Segregation would fuel a lot of the African Americans passions. Blacks would be confronted by forces of white supremacy, with groups like the KKK.1
Black people were looking for places of escape. The communist government in Russia caught the eye of many black people. One famous black person by the name of Cyril Briggs thought very highly of the new foreign ideology. Brigg was the leader of an African American Brotherhood, that wanted to arm black men for self-defense and called for unity with poor whites to overthrow capitalism in the U.S. In 1924 Briggs would lead his follower to join the U.S. Communist Party.
This would be the start of something greater for blacks. Many other would also turn the U.S. Communist Party as allies for support and other means, like ideas and inspiration. One of the most important blacks that would join the U.S. Communist Party was Harry Haywood. He was the lead mind, at a Comintern conference2, to propose that blacks living in the sixty biggest counties in the United States, had the right to secede from the United States.
These radical ideas were the core ideas for the communist party in reaching southern blacks in the early 1930s before the war would start. During the great depression of the 1930s black people would become more fawn to the Communist Party. The slogan used, “Black and white unite and fight!” Communist took up great depression issues for blacks like self-determination in the south and resistance to lynchings and other forms of oppression.
According to the Abraham Lincoln Brigade, the event that would solidify black support to the Communist party was the Scottsboro Case of 1932.3 The party, in face of obvious racial injustice, provided lawyers and legal assistance for the nine young Blacks men in that case.
These oppression in the 1930s would politicize African American who would later serve in Spain. For James Yates, unity between blacks and white became a reality during a march in Chicago, where unemployed workers, both black and white, walked alongside each other.

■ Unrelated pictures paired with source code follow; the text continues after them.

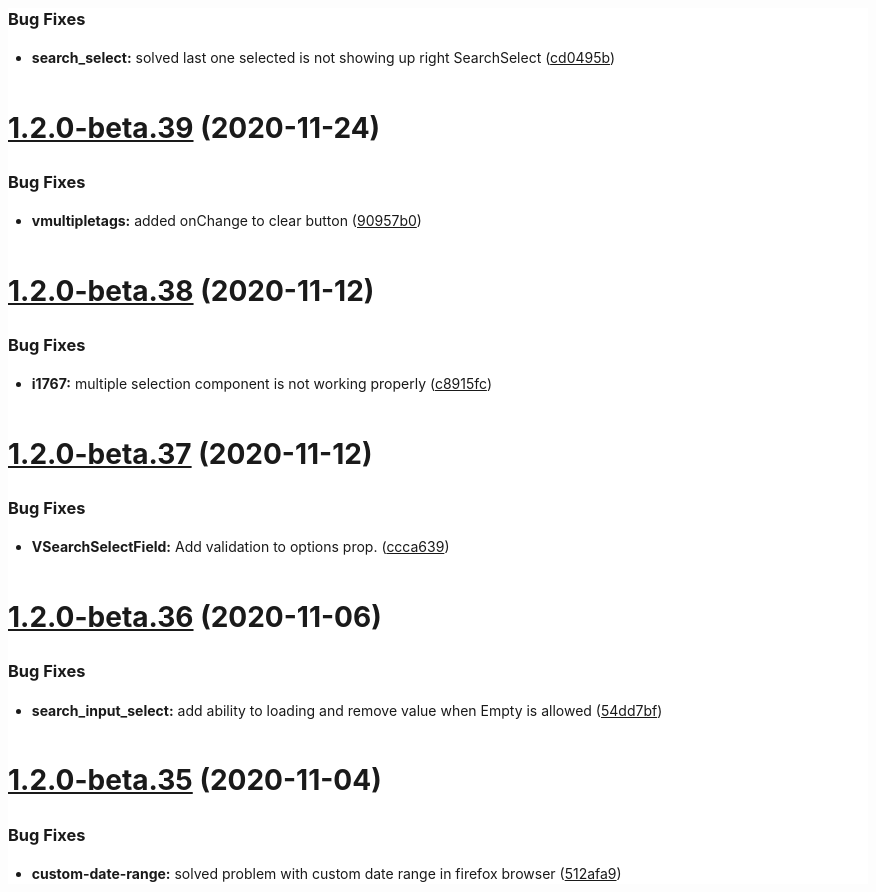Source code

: 
### Bug Fixes

* **search_select:** solved last one selected is not showing up right SearchSelect ([cd0495b](https://github.com/gsi-chao/gsi-ui/commit/cd0495b37ccf377f3173764215e4cab6751b3e0f))

# [1.2.0-beta.39](https://github.com/gsi-chao/gsi-ui/compare/v1.2.0-beta.38...v1.2.0-beta.39) (2020-11-24)


### Bug Fixes

* **vmultipletags:** added onChange to clear button ([90957b0](https://github.com/gsi-chao/gsi-ui/commit/90957b0fcc31de5220ca21c2d65381f754e25a14))

# [1.2.0-beta.38](https://github.com/gsi-chao/gsi-ui/compare/v1.2.0-beta.37...v1.2.0-beta.38) (2020-11-12)


### Bug Fixes

* **i1767:** multiple selection component is not working properly ([c8915fc](https://github.com/gsi-chao/gsi-ui/commit/c8915fc6a1b964bf7723477f5550871f9d9605be))

# [1.2.0-beta.37](https://github.com/gsi-chao/gsi-ui/compare/v1.2.0-beta.36...v1.2.0-beta.37) (2020-11-12)


### Bug Fixes

* **VSearchSelectField:** Add validation to options prop. ([ccca639](https://github.com/gsi-chao/gsi-ui/commit/ccca639c2b1726402317ae1fbc3f6332497fa45e))

# [1.2.0-beta.36](https://github.com/gsi-chao/gsi-ui/compare/v1.2.0-beta.35...v1.2.0-beta.36) (2020-11-06)


### Bug Fixes

* **search_input_select:** add ability to loading and remove value when Empty is allowed ([54dd7bf](https://github.com/gsi-chao/gsi-ui/commit/54dd7bf637c3d9676d39d8ea98623b9a36e30c4a))

# [1.2.0-beta.35](https://github.com/gsi-chao/gsi-ui/compare/v1.2.0-beta.34...v1.2.0-beta.35) (2020-11-04)


### Bug Fixes

* **custom-date-range:** solved problem with custom date range in firefox browser ([512afa9](https://github.com/gsi-chao/gsi-ui/commit/512afa970caec742dcebd9e0bbecc009e878da0b))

African Americans also thought of Italian imperialism as a threat. In 1935, Mussolini would invade Ethiopia, seeking a new empire in Africa. More activism would rise back in the United States from this event. The “Hands off Ethiopia” campaign grew attractions in New York and Chicago. Men like W.E.B Du Bois, Paul Robeson, and A. Philip Randolph linked this invasion to the, in Randolph words, “The terrible repression of Black people in the United States”.
This would be the cause of fighting in the Spanish Civil War. Blacks linked different foreign oppressions, to the oppressions they were facing in the United States. They saw them as the same.